I’m trying to build an PHP site tool to display a more custom version of my family tree member information (originally built on ancestry) that won’t require a signin or some third party scraping people just wanting to learn more about my ancestors.
One of the tools I’m looking at is gramps for handling the gedcom file exported from ancestry. I like gramps as a tool to ‘clean up’ the data and manage it locally. I’ve already dived into the sqlite file and it has a lot of the information I would want to use, but I’m noticing that some key fields appear to be crunched into the tuple ‘blob’ and I can’t seem to find any easy way to turn that into useable data in php. For example, I can’t seem to denote what ‘type’ an event is as it appears to be encoded in the blob. Thus I can’t easily extract birth and death info even though i have all the records clear as day - as i don’t have any programmatic way to know which one is type ‘birth’ and which is type ‘death’.
I’ve been trying to figure out how to use some the python code thinking I could either extract any useful information from the blobs and add it to another table, or perhaps find some way to parse it directly in php. But I can’t seem to figure out what libraries to call or how to call them (I’m not a python programmer)
I found my way deep enough to find gramps.gen.lib.event.unserialize, but can’t figure out how to invoke it. I tried to see if i could use something like get_event_from_handle() but I’m not sure how to initialize a db object from the gramps config in a simple script.
Can anyone help me find an easy way to access the blob data? I don’t care if I have to build a simple restapi or do a translation-dump occasionally whenever I update the gedcom file. I just want to show basic event information on a given user and I’m about to give up on gramps as a tool with which to do that.
I finally figured out how to unpickle the blob, but not sure what I’m looking at as far as the data.
Is there a way in a short script to use the builtin get_event_from_handle() – and any similar methods for the other object types – without a huge amount of code?
EDIT:
Oh wait, getting further - I believe I found the field that denotes the type, but it just has an integer (and an empty string - I assume this is the __value and __string in the data model on the wiki, but the string is empty).
Is there a reference somewhere to what the EventType (builtin values) represent?
Another alternative is to use the SQLite export addon to export your data from Gramps to an SQLite database that does not use blobs. If you do so, be aware that you need to make some changes to get all of the descriptions. And you would need to use more SQL to join all of the tables.

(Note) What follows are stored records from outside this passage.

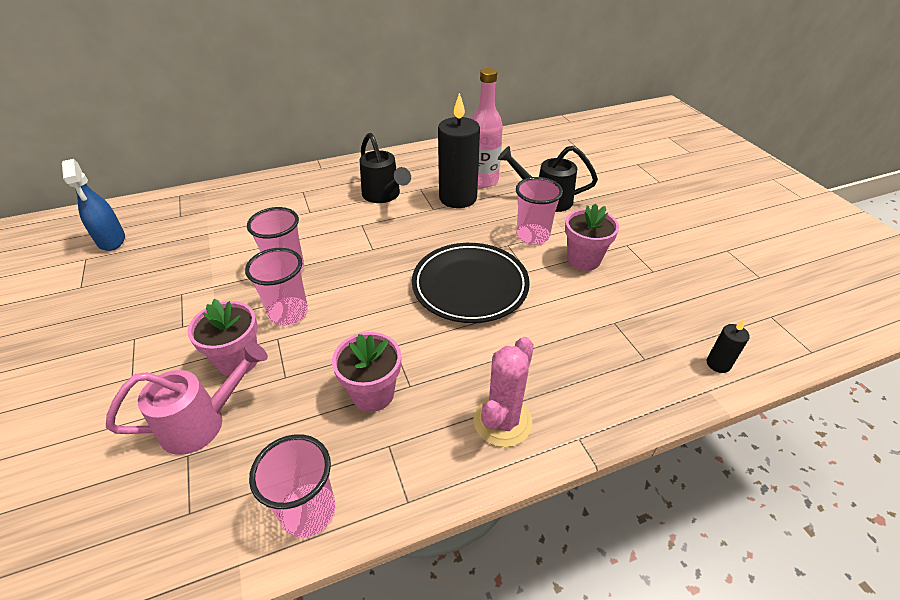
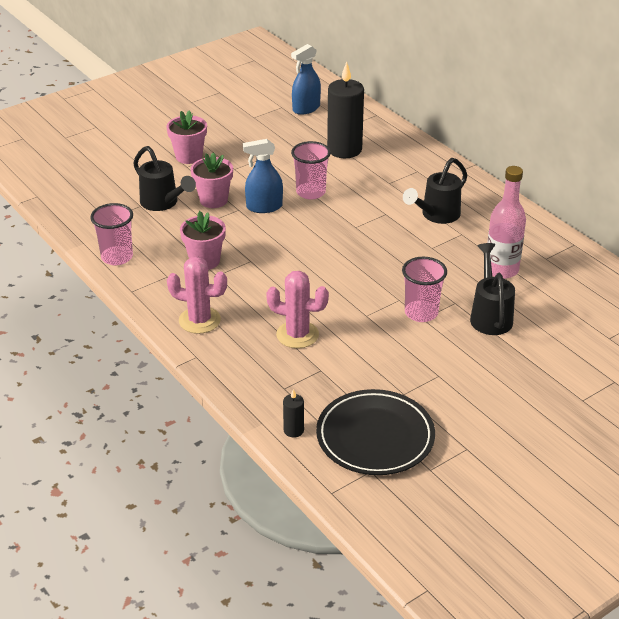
camera: 75 degrees right, 5 degrees down
(204, 422) = (163, 203): pink watering can -> black watering can
(288, 313) = (264, 207): pink cup -> blue spray bottle
(458, 198) = (458, 259): black candle -> black candle (344, 149)
(470, 286) = (331, 286): black plate -> black plate (375, 437)
(550, 329) = (297, 335): none -> pink cactus
(583, 259) = (399, 347): pink flower pot -> pink flower pot (189, 156)

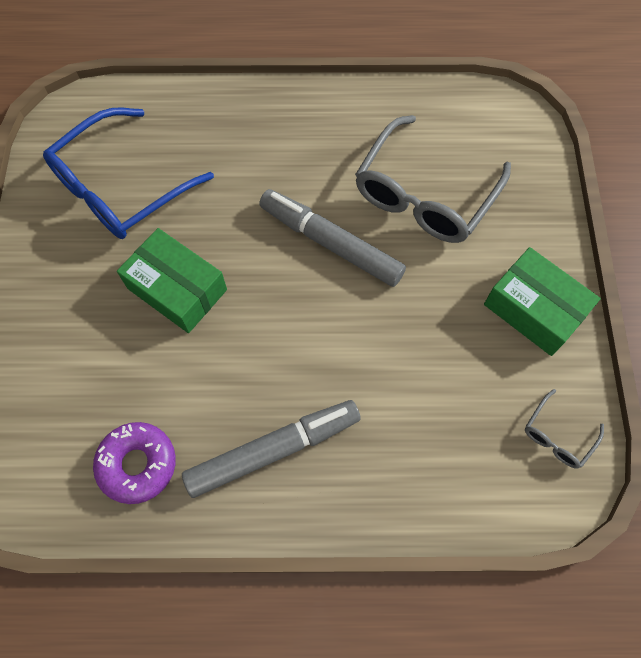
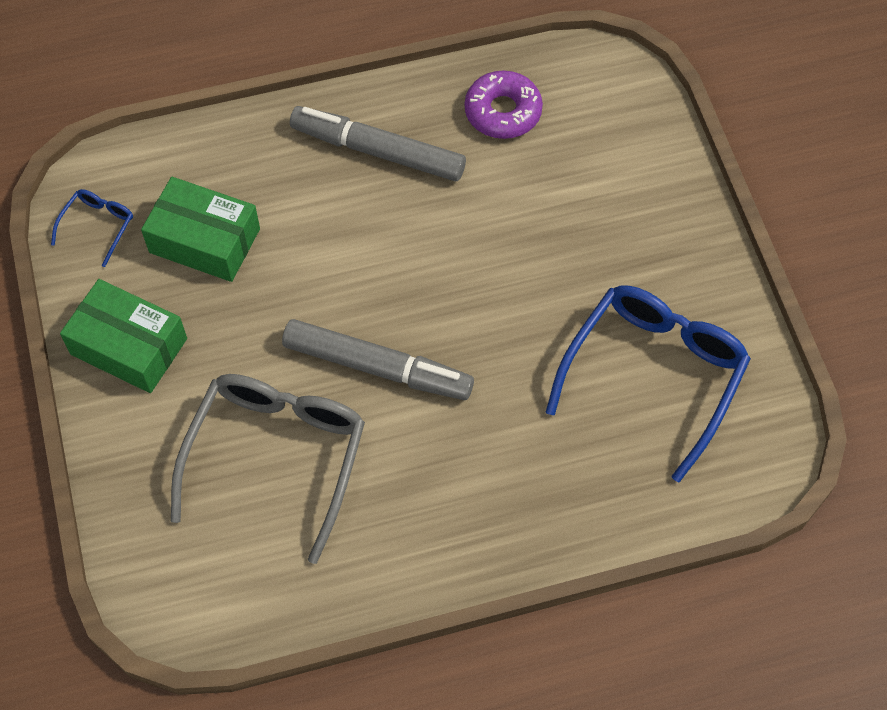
camera: 165 degrees right, 5 degrees down
(177, 289) = (534, 275): green box -> green box (204, 240)
(273, 450) = (378, 151): grey marker -> grey marker turned 60 degrees clockwise
(558, 435) = (97, 226): grey glasses -> blue glasses

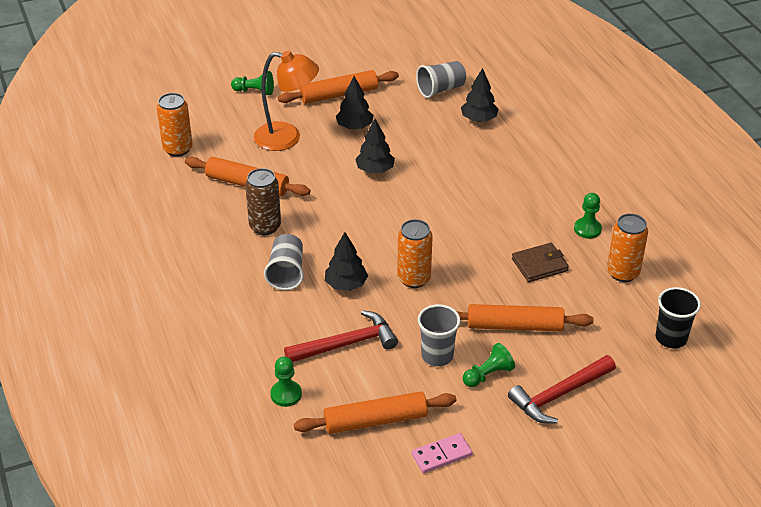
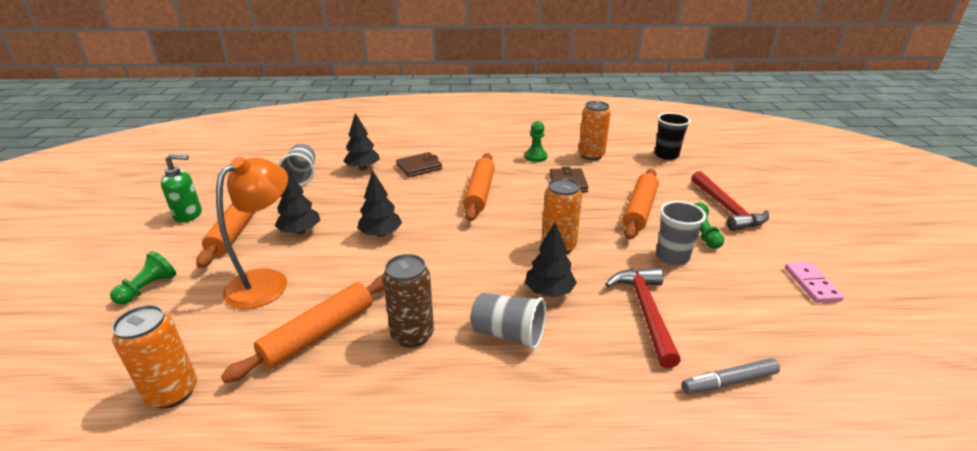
camera: 70 degrees left, 10 degrees down
(286, 394) = (728, 382): green pawn -> grey marker
(345, 62) = (188, 215): none -> green soap dispenser
(375, 420) = (768, 317): orange rolling pin -> orange rolling pin (480, 192)
(505, 153) = (419, 167): none -> brown wallet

excellent. Thank you. And dale’s link is just what i was looking for to translate that data. I’ll likely either create a one-shot python script to call for ‘decoding’ blobs to json output or just mass-convert them into an additional table with php serialization instead.
The BLOB column in SQLite TABLEs is just an internal representation (though serialized) of a Python aggregate object. I don’t recommend accessing directly this data as you are vulnerable to any change in Gramps code, e.g. a change in the order of serialization in the various object methods. Presently, database implementations are merely an emulation of BSDDB key/value pair management utility. Only indexes have been added to the records to speed up retrieval.
Regarding the types, they are encoded in the integer value. The names of the constants are defined in gramps/gen/lib/xxxtype.py where xxx designates the kind of object. When type is CUSTOM, the string is used to differentiate user-defined types.
It’s fugly, but it does what I need: (function in my php which calls python to unpickle the byte)
private function pdecode($blob) {
$cmd = sprintf("import pickle; import base64; import json; print(json.dumps(pickle.loads(base64.b64decode('%s'))))", base64_encode($blob));
$pcmd = sprintf("python -c \"%s\"", $cmd);
$result = exec($pcmd);
$resdec = json_decode($result);
return $resdec;
}
(to get the binary data into a command-line form, I use base64 encoding - to get it back out I json serialize the result)